Sadece din alimleri hadislerin hangisinin gerçek hangisinin gerçek değil konusunda bilmediklerini söyledim
söylediğim bu.
Mücella Pakdemir
Netice olarak, Cennet'te komünizm olduğuna dair bir ayet veya hadis olmadığı hususunda anlaştık.
ersinbaşeğmez
elbette
ayet olmadı konusunda anlaştık.
Ama hadis
zaten hangi hadis doğru veya değil bilmiyoruz.
sanırım bu konuda da anlaştık
aynı zamanda
Cennette komünizm olmadığına dair ayet olmadığı konusunda da...
zaten sizle çoğu konuda hem fikir olduğumu biliyorum
saygılar
Sizi yeni tanıma fırsatı
yazılarınızı bir bir okudum ve
cok begendim uslubunuz acık ve doyurucu
burada sizin gibi değerli arkadaşların olmasından
buyuk mutluluk duyuyorum
yureğinize duygularınıza
ilham kaynağınıza sağlıklar diliyorum..
Mücella Pakdemir
Komünizmin çıkış noktaları tarih öncesine dayanabilir.
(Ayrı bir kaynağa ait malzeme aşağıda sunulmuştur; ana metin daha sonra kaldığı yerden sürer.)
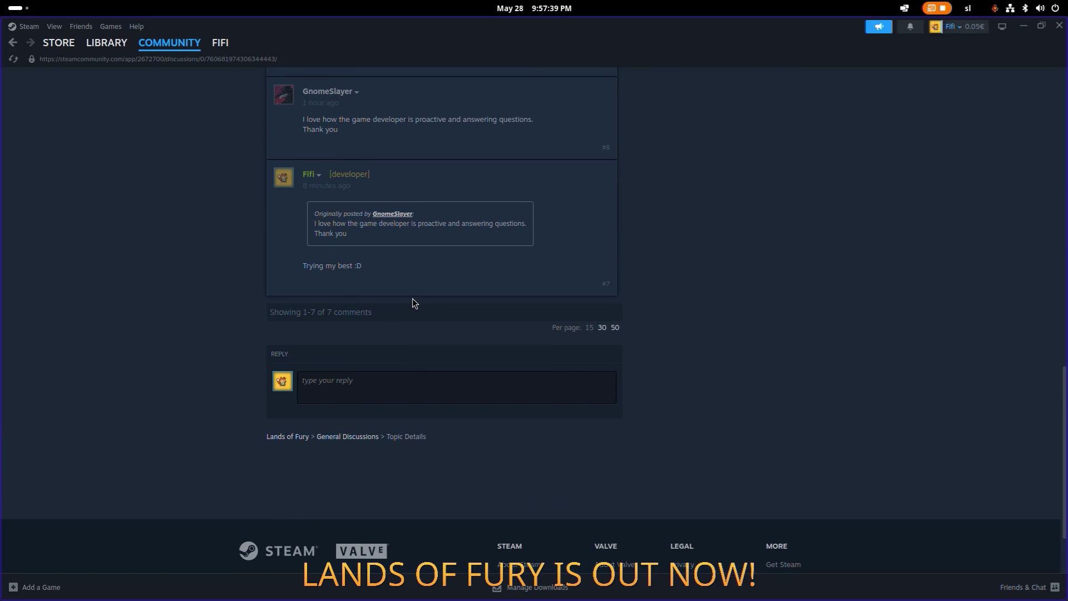
pyautogui.press('alt+Left')
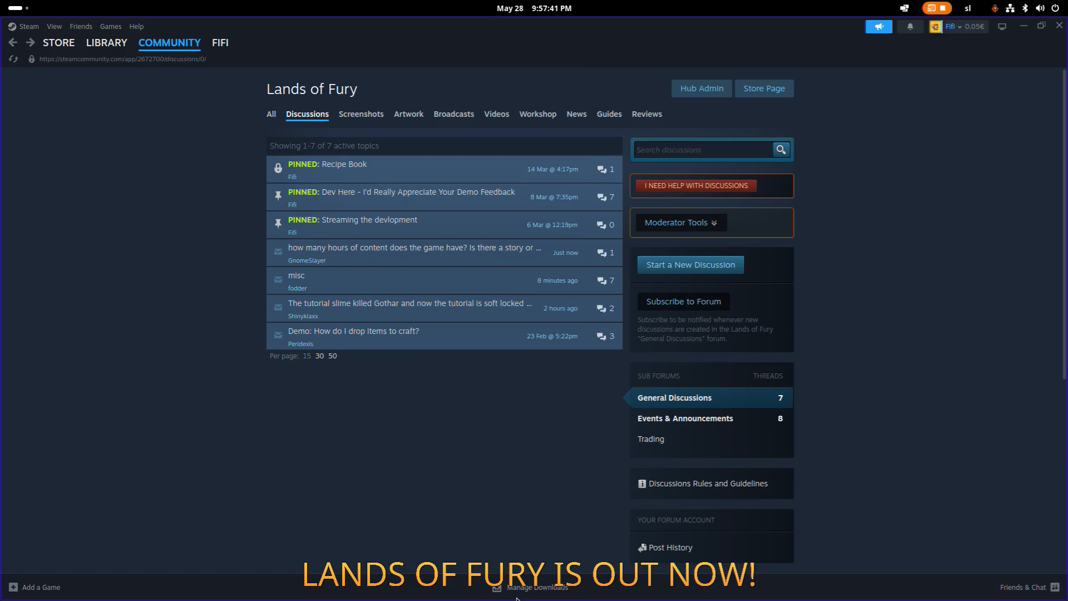
# Step: Open the Lands of Fury Reviews tab and sort the reviews by Most Recent
pyautogui.click(637, 117)
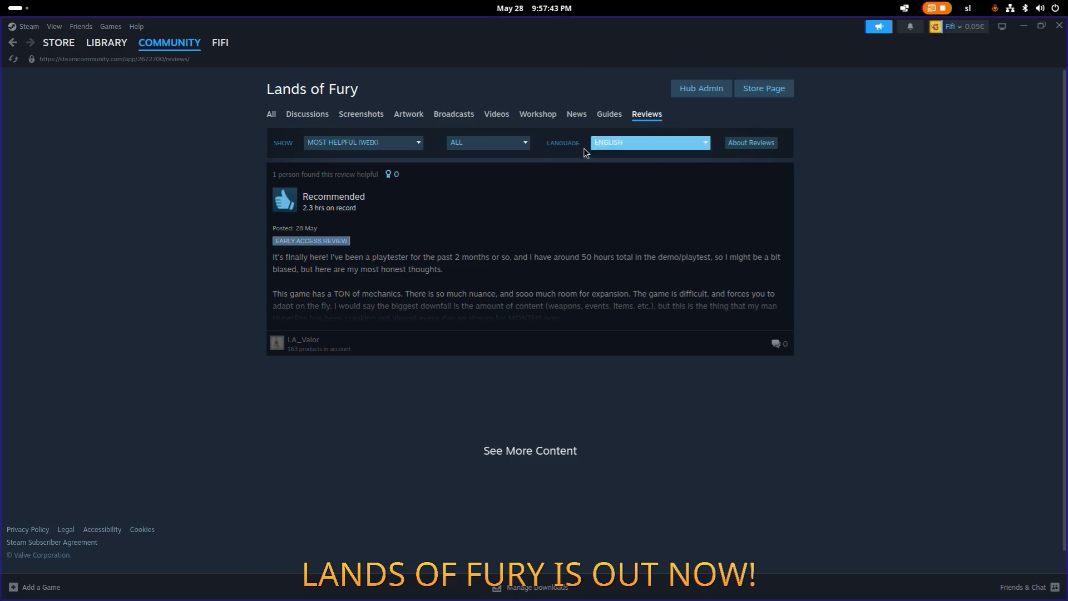
pyautogui.click(388, 142)
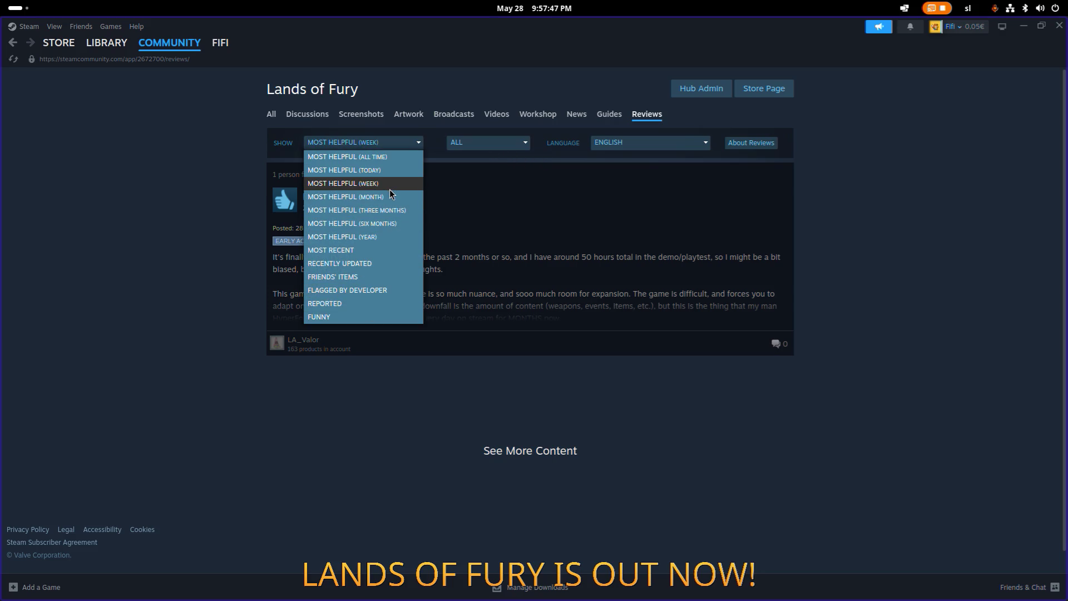
pyautogui.click(382, 251)
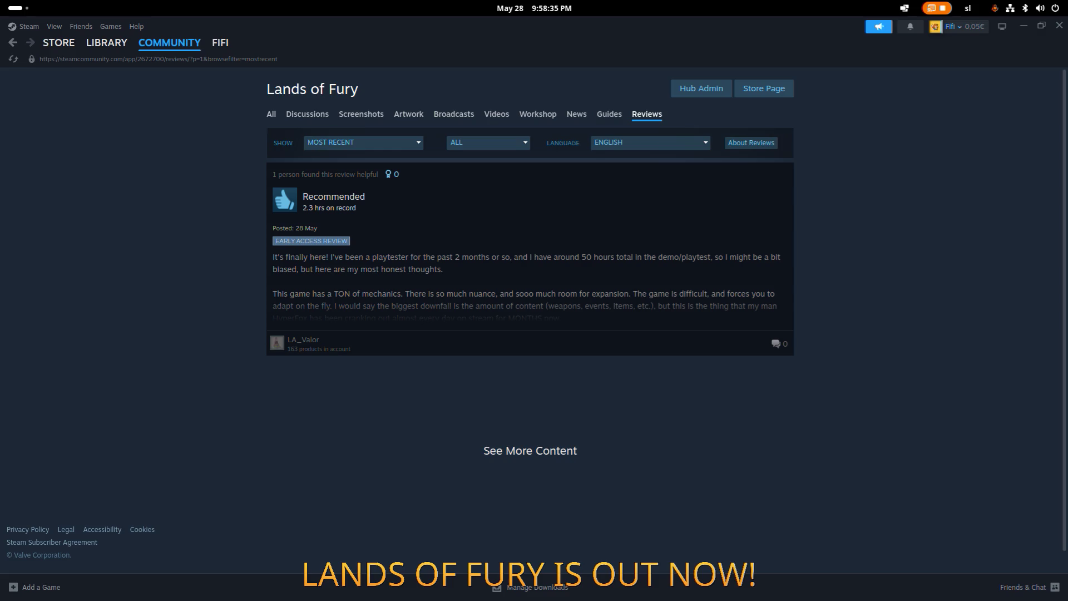
# Step: Open the single Recommended early access review in full, read it, and close it
pyautogui.click(483, 292)
pyautogui.scroll(-10, 793, 274)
Hatta komünizmi doğuran etmenler arasında den sosyolojisi bakımından çok araştırılası olgular da bulunabilir. Fakat komünizm düşüncesi, bolşevik devrimine değin vücut bulup örgütlenememiştir diye anımsıyorum. Gerek Kont, gerekse Kondorse ve daha başka pek çok sosyolojik akımın da esin verdiği komünizmin kaldırılması tabiri de ilgimi çekti. Zira komünizm ekolünden rahatsızlık duymak, bu ekolü kısmen veya tamamen yok saymak mümkün. Ancak bu düşünce yapısının tümden ortadan kaldırıldığından söz etmek imkânsız. Neyse ki günümüzde komünist yaftasıyla dışlanmak gibi bir durum da söz konusu değil. En azından toplum nazarında. Evet insanlar beğenmiyor, sevmiyor bazı düşünce yapılarını. Fakat kimse kimseyi düşüncesinden dolayı yargılamıyor. Demokrasi kör, belki topal işletilmeye çalışılıyor. Eğer yaftalanma hali sürseydi, eminim beni de komünistlikle yaftalardı yazdıklarımı okuyanlar. Ancak amacım komünizmin savunuculuğunu yapmak değil. Bilakis çoğu yönden komünizmin düşünce ekolüne taban tabana zıt dünya görüşlerim bulunmakta. Fakat Wolter'in o büyük cümlesinin savunucusu olduğum doğrudur: (senin gibi düşünmüyorum. Fakat düşündüklerini söylemek ve dilediğince düşünmek özgürlüğünü en az senin kadar koruyup gözetiyorum) Ben Wolter'in bu yaklaşımını şiar edindim kendime. Bizim gibi düşünmeyen insanları yok ederek ve zararlı birer varlık sayarak sanıyorum ulaşamayacağız istediğimiz o güzel, o birlikte kurulası yarınlara. Yazıda geçen olayları inceleme fırsatı bulamadım. Fakat tarihsel notları içeren yazılar hep beğenerek okuduklarım arasına girmişlerdir. Umarım düşüncelerimi net bir biçimde söyleyişimle haddimi aşmamışımdır. Esen kalınız.
Mücella Pakdemir
Bu gün düşüncelerinizden ötürü ülkenizde yaftalanmadığınızı ve ifade özgürlüğü ile her şeyi yazıp, söylemenizi Demokrasiye borçlusunuz, komünizme değil. Şayet beğendiğiniz sistem olsaydı, sokakta iki kişi yan yana yürümeniz bile derdest edilmenize sebep olabilirdi. Saygılarımla.
Fırat Avcı
Komünizm Tüm Dünyanın başına bela olmuştur.Komünizm yıkılmış, ancak hala peşinden giden kitleler bulunmaktadır. Yazınız çok anlamlıydı Mücella hanım.Saygıyla...
Mücella Pakdemir
Mücella Pakdemir
saygıdeğer şaire kardeşim güzel dizelerinizi büyük bir keyfle okudum.ve de seninle gurur duydum şiirlerde usta olduğunuz kadar yazlı makalelerde de ustalığını ortaya koyuyorsun.güzel yüreğine değerli kalemine sonsuz saygılar.